Where the listing below reaches the line containing "X128778000Y-88265000D03*", start writing out lines exactly, and stop once the line containing "X146558000Y-80645000D03*" has been written.

> Material for this task:

^^^^^^^^

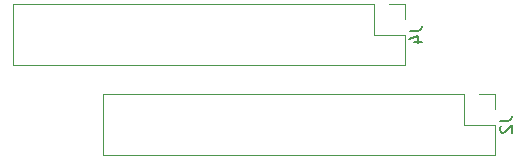
<source format=gbo>
G04 #@! TF.FileFunction,Legend,Bot*
%FSLAX46Y46*%
G04 Gerber Fmt 4.6, Leading zero omitted, Abs format (unit mm)*
G04 Created by KiCad (PCBNEW 4.0.1-stable) date 2017/09/23 7:18:13*
%MOMM*%
G01*
G04 APERTURE LIST*
%ADD10C,0.100000*%
%ADD11C,0.120000*%
%ADD12C,0.150000*%
%ADD13R,1.600000X1.600000*%
%ADD14C,1.600000*%
%ADD15R,1.700000X1.700000*%
%ADD16O,1.700000X1.700000*%
%ADD17C,1.400000*%
%ADD18O,1.400000X1.400000*%
%ADD19C,2.700000*%
G04 APERTURE END LIST*
D10*
D11*
X155448000Y-84395000D02*
X124908000Y-84395000D01*
X124908000Y-84395000D02*
X124908000Y-89595000D01*
X124908000Y-89595000D02*
X158048000Y-89595000D01*
X158048000Y-89595000D02*
X158048000Y-86995000D01*
X158048000Y-86995000D02*
X155448000Y-86995000D01*
X155448000Y-86995000D02*
X155448000Y-84395000D01*
X156718000Y-84395000D02*
X158048000Y-84395000D01*
X158048000Y-84395000D02*
X158048000Y-85665000D01*
X147828000Y-76775000D02*
X117288000Y-76775000D01*
X117288000Y-76775000D02*
X117288000Y-81975000D01*
X117288000Y-81975000D02*
X150428000Y-81975000D01*
X150428000Y-81975000D02*
X150428000Y-79375000D01*
X150428000Y-79375000D02*
X147828000Y-79375000D01*
X147828000Y-79375000D02*
X147828000Y-76775000D01*
X149098000Y-76775000D02*
X150428000Y-76775000D01*
X150428000Y-76775000D02*
X150428000Y-78045000D01*
D12*
X158500381Y-86661667D02*
X159214667Y-86661667D01*
X159357524Y-86614047D01*
X159452762Y-86518809D01*
X159500381Y-86375952D01*
X159500381Y-86280714D01*
X158595619Y-87090238D02*
X158548000Y-87137857D01*
X158500381Y-87233095D01*
X158500381Y-87471191D01*
X158548000Y-87566429D01*
X158595619Y-87614048D01*
X158690857Y-87661667D01*
X158786095Y-87661667D01*
X158928952Y-87614048D01*
X159500381Y-87042619D01*
X159500381Y-87661667D01*
X150880381Y-79041667D02*
X151594667Y-79041667D01*
X151737524Y-78994047D01*
X151832762Y-78898809D01*
X151880381Y-78755952D01*
X151880381Y-78660714D01*
X151213714Y-79946429D02*
X151880381Y-79946429D01*
X150832762Y-79708333D02*
X151547048Y-79470238D01*
X151547048Y-80089286D01*
%LPC*%
D13*
X139573000Y-128270000D03*
D14*
X139573000Y-125770000D03*
D15*
X118618000Y-121285000D03*
D16*
X121158000Y-121285000D03*
X123698000Y-121285000D03*
X126238000Y-121285000D03*
X128778000Y-121285000D03*
X131318000Y-121285000D03*
X133858000Y-121285000D03*
X136398000Y-121285000D03*
X138938000Y-121285000D03*
X141478000Y-121285000D03*
X144018000Y-121285000D03*
X146558000Y-121285000D03*
X149098000Y-121285000D03*
D15*
X156718000Y-85725000D03*
D16*
X156718000Y-88265000D03*
X154178000Y-85725000D03*
X154178000Y-88265000D03*
X151638000Y-85725000D03*
X151638000Y-88265000D03*
X149098000Y-85725000D03*
X149098000Y-88265000D03*
X146558000Y-85725000D03*
X146558000Y-88265000D03*
X144018000Y-85725000D03*
X144018000Y-88265000D03*
X141478000Y-85725000D03*
X141478000Y-88265000D03*
X138938000Y-85725000D03*
X138938000Y-88265000D03*
X136398000Y-85725000D03*
X136398000Y-88265000D03*
X133858000Y-85725000D03*
X133858000Y-88265000D03*
X131318000Y-85725000D03*
X131318000Y-88265000D03*
X128778000Y-85725000D03*
X128778000Y-88265000D03*
X126238000Y-85725000D03*
X126238000Y-88265000D03*
D15*
X146558000Y-127635000D03*
D16*
X149098000Y-127635000D03*
X151638000Y-127635000D03*
D15*
X149098000Y-78105000D03*
D16*
X149098000Y-80645000D03*
X146558000Y-78105000D03*
X146558000Y-80645000D03*
X144018000Y-78105000D03*
X144018000Y-80645000D03*
X141478000Y-78105000D03*
X141478000Y-80645000D03*
X138938000Y-78105000D03*
X138938000Y-80645000D03*
X136398000Y-78105000D03*
X136398000Y-80645000D03*
X133858000Y-78105000D03*
X133858000Y-80645000D03*
X131318000Y-78105000D03*
X131318000Y-80645000D03*
X128778000Y-78105000D03*
X128778000Y-80645000D03*
X126238000Y-78105000D03*
X126238000Y-80645000D03*
X123698000Y-78105000D03*
X123698000Y-80645000D03*
X121158000Y-78105000D03*
X121158000Y-80645000D03*
X118618000Y-78105000D03*
X118618000Y-80645000D03*
D17*
X124968000Y-125095000D03*
D18*
X124968000Y-130175000D03*
D17*
X128778000Y-130175000D03*
D18*
X128778000Y-125095000D03*
D17*
X132588000Y-130175000D03*
D18*
X132588000Y-125095000D03*
D15*
X118618000Y-126365000D03*
D16*
X121158000Y-126365000D03*
D19*
X152998000Y-96365000D03*
X132998000Y-96365000D03*
X132998000Y-116365000D03*
X152998000Y-116365000D03*
M02*

</source>
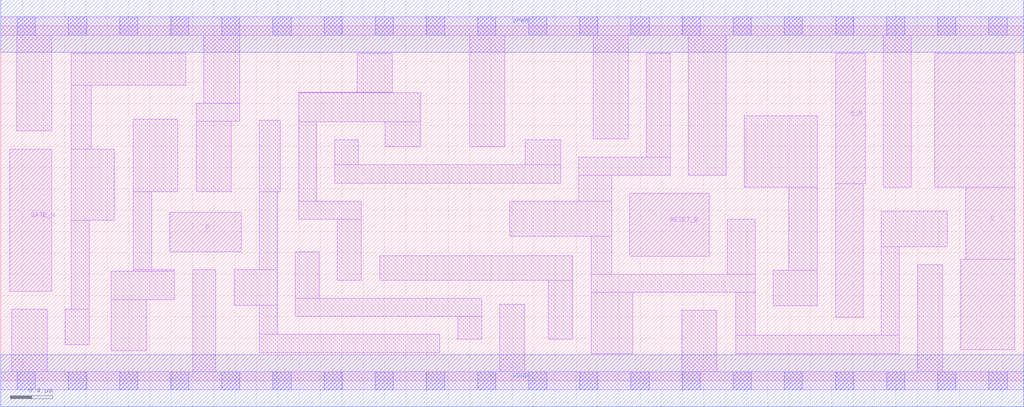
<source format=lef>
# Copyright 2020 The SkyWater PDK Authors
#
# Licensed under the Apache License, Version 2.0 (the "License");
# you may not use this file except in compliance with the License.
# You may obtain a copy of the License at
#
#     https://www.apache.org/licenses/LICENSE-2.0
#
# Unless required by applicable law or agreed to in writing, software
# distributed under the License is distributed on an "AS IS" BASIS,
# WITHOUT WARRANTIES OR CONDITIONS OF ANY KIND, either express or implied.
# See the License for the specific language governing permissions and
# limitations under the License.
#
# SPDX-License-Identifier: Apache-2.0

VERSION 5.7 ;
  NAMESCASESENSITIVE ON ;
  NOWIREEXTENSIONATPIN ON ;
  DIVIDERCHAR "/" ;
  BUSBITCHARS "[]" ;
UNITS
  DATABASE MICRONS 200 ;
END UNITS
MACRO sky130_fd_sc_lp__dlrbn_1
  CLASS CORE ;
  SOURCE USER ;
  FOREIGN sky130_fd_sc_lp__dlrbn_1 ;
  ORIGIN  0.000000  0.000000 ;
  SIZE  9.600000 BY  3.330000 ;
  SYMMETRY X Y R90 ;
  SITE unit ;
  PIN D
    ANTENNAGATEAREA  0.159000 ;
    DIRECTION INPUT ;
    USE SIGNAL ;
    PORT
      LAYER li1 ;
        RECT 1.585000 1.210000 2.255000 1.580000 ;
    END
  END D
  PIN Q
    ANTENNADIFFAREA  0.573300 ;
    DIRECTION OUTPUT ;
    USE SIGNAL ;
    PORT
      LAYER li1 ;
        RECT 8.765000 1.815000 9.515000 3.075000 ;
        RECT 9.010000 0.290000 9.515000 1.140000 ;
        RECT 9.055000 1.140000 9.515000 1.815000 ;
    END
  END Q
  PIN Q_N
    ANTENNADIFFAREA  0.556500 ;
    DIRECTION OUTPUT ;
    USE SIGNAL ;
    PORT
      LAYER li1 ;
        RECT 7.835000 0.595000 8.095000 1.850000 ;
        RECT 7.835000 1.850000 8.115000 3.075000 ;
    END
  END Q_N
  PIN RESET_B
    ANTENNAGATEAREA  0.315000 ;
    DIRECTION INPUT ;
    USE SIGNAL ;
    PORT
      LAYER li1 ;
        RECT 5.905000 1.170000 6.650000 1.760000 ;
    END
  END RESET_B
  PIN GATE_N
    ANTENNAGATEAREA  0.159000 ;
    DIRECTION INPUT ;
    USE CLOCK ;
    PORT
      LAYER li1 ;
        RECT 0.085000 0.840000 0.480000 2.175000 ;
    END
  END GATE_N
  PIN VGND
    DIRECTION INOUT ;
    USE GROUND ;
    PORT
      LAYER met1 ;
        RECT 0.000000 -0.245000 9.600000 0.245000 ;
    END
  END VGND
  PIN VPWR
    DIRECTION INOUT ;
    USE POWER ;
    PORT
      LAYER met1 ;
        RECT 0.000000 3.085000 9.600000 3.575000 ;
    END
  END VPWR
  OBS
    LAYER li1 ;
      RECT 0.000000 -0.085000 9.600000 0.085000 ;
      RECT 0.000000  3.245000 9.600000 3.415000 ;
      RECT 0.105000  0.085000 0.435000 0.670000 ;
      RECT 0.150000  2.345000 0.480000 3.245000 ;
      RECT 0.605000  0.340000 0.830000 0.670000 ;
      RECT 0.660000  0.670000 0.830000 1.505000 ;
      RECT 0.660000  1.505000 1.065000 2.175000 ;
      RECT 0.660000  2.175000 0.850000 2.775000 ;
      RECT 0.660000  2.775000 1.735000 3.075000 ;
      RECT 1.035000  0.280000 1.365000 0.760000 ;
      RECT 1.035000  0.760000 1.630000 1.030000 ;
      RECT 1.245000  1.030000 1.630000 1.040000 ;
      RECT 1.245000  1.040000 1.415000 1.775000 ;
      RECT 1.245000  1.775000 1.660000 2.455000 ;
      RECT 1.800000  0.085000 2.020000 1.040000 ;
      RECT 1.835000  1.775000 2.165000 2.435000 ;
      RECT 1.835000  2.435000 2.245000 2.605000 ;
      RECT 1.905000  2.605000 2.245000 3.245000 ;
      RECT 2.190000  0.710000 2.595000 1.040000 ;
      RECT 2.425000  0.265000 4.120000 0.435000 ;
      RECT 2.425000  0.435000 2.595000 0.710000 ;
      RECT 2.425000  1.040000 2.595000 1.775000 ;
      RECT 2.425000  1.775000 2.625000 2.445000 ;
      RECT 2.765000  0.605000 4.515000 0.775000 ;
      RECT 2.765000  0.775000 2.990000 1.210000 ;
      RECT 2.795000  1.515000 3.385000 1.685000 ;
      RECT 2.795000  1.685000 2.965000 2.430000 ;
      RECT 2.795000  2.430000 3.940000 2.705000 ;
      RECT 2.795000  2.705000 3.675000 2.710000 ;
      RECT 3.135000  1.855000 5.255000 2.025000 ;
      RECT 3.135000  2.025000 3.355000 2.260000 ;
      RECT 3.160000  0.945000 3.385000 1.515000 ;
      RECT 3.345000  2.710000 3.675000 3.075000 ;
      RECT 3.555000  0.945000 5.370000 1.175000 ;
      RECT 3.610000  2.195000 3.940000 2.430000 ;
      RECT 4.290000  0.390000 4.515000 0.605000 ;
      RECT 4.400000  2.195000 4.730000 3.245000 ;
      RECT 4.685000  0.085000 4.920000 0.720000 ;
      RECT 4.775000  1.355000 5.735000 1.685000 ;
      RECT 4.925000  2.025000 5.255000 2.260000 ;
      RECT 5.140000  0.390000 5.370000 0.945000 ;
      RECT 5.425000  1.685000 5.735000 1.930000 ;
      RECT 5.425000  1.930000 6.285000 2.100000 ;
      RECT 5.540000  0.255000 5.930000 0.830000 ;
      RECT 5.540000  0.830000 7.080000 1.000000 ;
      RECT 5.540000  1.000000 5.735000 1.355000 ;
      RECT 5.560000  2.270000 5.890000 3.245000 ;
      RECT 6.060000  2.100000 6.285000 3.075000 ;
      RECT 6.390000  0.085000 6.720000 0.660000 ;
      RECT 6.455000  1.930000 6.810000 3.245000 ;
      RECT 6.820000  1.000000 7.080000 1.515000 ;
      RECT 6.900000  0.255000 8.435000 0.425000 ;
      RECT 6.900000  0.425000 7.080000 0.830000 ;
      RECT 6.980000  1.815000 7.665000 2.485000 ;
      RECT 7.250000  0.705000 7.665000 1.035000 ;
      RECT 7.395000  1.035000 7.665000 1.815000 ;
      RECT 8.265000  0.425000 8.435000 1.260000 ;
      RECT 8.265000  1.260000 8.885000 1.590000 ;
      RECT 8.285000  1.815000 8.545000 3.245000 ;
      RECT 8.605000  0.085000 8.840000 1.090000 ;
    LAYER mcon ;
      RECT 0.155000 -0.085000 0.325000 0.085000 ;
      RECT 0.155000  3.245000 0.325000 3.415000 ;
      RECT 0.635000 -0.085000 0.805000 0.085000 ;
      RECT 0.635000  3.245000 0.805000 3.415000 ;
      RECT 1.115000 -0.085000 1.285000 0.085000 ;
      RECT 1.115000  3.245000 1.285000 3.415000 ;
      RECT 1.595000 -0.085000 1.765000 0.085000 ;
      RECT 1.595000  3.245000 1.765000 3.415000 ;
      RECT 2.075000 -0.085000 2.245000 0.085000 ;
      RECT 2.075000  3.245000 2.245000 3.415000 ;
      RECT 2.555000 -0.085000 2.725000 0.085000 ;
      RECT 2.555000  3.245000 2.725000 3.415000 ;
      RECT 3.035000 -0.085000 3.205000 0.085000 ;
      RECT 3.035000  3.245000 3.205000 3.415000 ;
      RECT 3.515000 -0.085000 3.685000 0.085000 ;
      RECT 3.515000  3.245000 3.685000 3.415000 ;
      RECT 3.995000 -0.085000 4.165000 0.085000 ;
      RECT 3.995000  3.245000 4.165000 3.415000 ;
      RECT 4.475000 -0.085000 4.645000 0.085000 ;
      RECT 4.475000  3.245000 4.645000 3.415000 ;
      RECT 4.955000 -0.085000 5.125000 0.085000 ;
      RECT 4.955000  3.245000 5.125000 3.415000 ;
      RECT 5.435000 -0.085000 5.605000 0.085000 ;
      RECT 5.435000  3.245000 5.605000 3.415000 ;
      RECT 5.915000 -0.085000 6.085000 0.085000 ;
      RECT 5.915000  3.245000 6.085000 3.415000 ;
      RECT 6.395000 -0.085000 6.565000 0.085000 ;
      RECT 6.395000  3.245000 6.565000 3.415000 ;
      RECT 6.875000 -0.085000 7.045000 0.085000 ;
      RECT 6.875000  3.245000 7.045000 3.415000 ;
      RECT 7.355000 -0.085000 7.525000 0.085000 ;
      RECT 7.355000  3.245000 7.525000 3.415000 ;
      RECT 7.835000 -0.085000 8.005000 0.085000 ;
      RECT 7.835000  3.245000 8.005000 3.415000 ;
      RECT 8.315000 -0.085000 8.485000 0.085000 ;
      RECT 8.315000  3.245000 8.485000 3.415000 ;
      RECT 8.795000 -0.085000 8.965000 0.085000 ;
      RECT 8.795000  3.245000 8.965000 3.415000 ;
      RECT 9.275000 -0.085000 9.445000 0.085000 ;
      RECT 9.275000  3.245000 9.445000 3.415000 ;
  END
END sky130_fd_sc_lp__dlrbn_1

</source>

^^^^^^^^

> Solution for this task:
X128778000Y-88265000D03*
X126238000Y-85725000D03*
X126238000Y-88265000D03*
D15*
X146558000Y-127635000D03*
D16*
X149098000Y-127635000D03*
X151638000Y-127635000D03*
D15*
X149098000Y-78105000D03*
D16*
X149098000Y-80645000D03*
X146558000Y-78105000D03*
X146558000Y-80645000D03*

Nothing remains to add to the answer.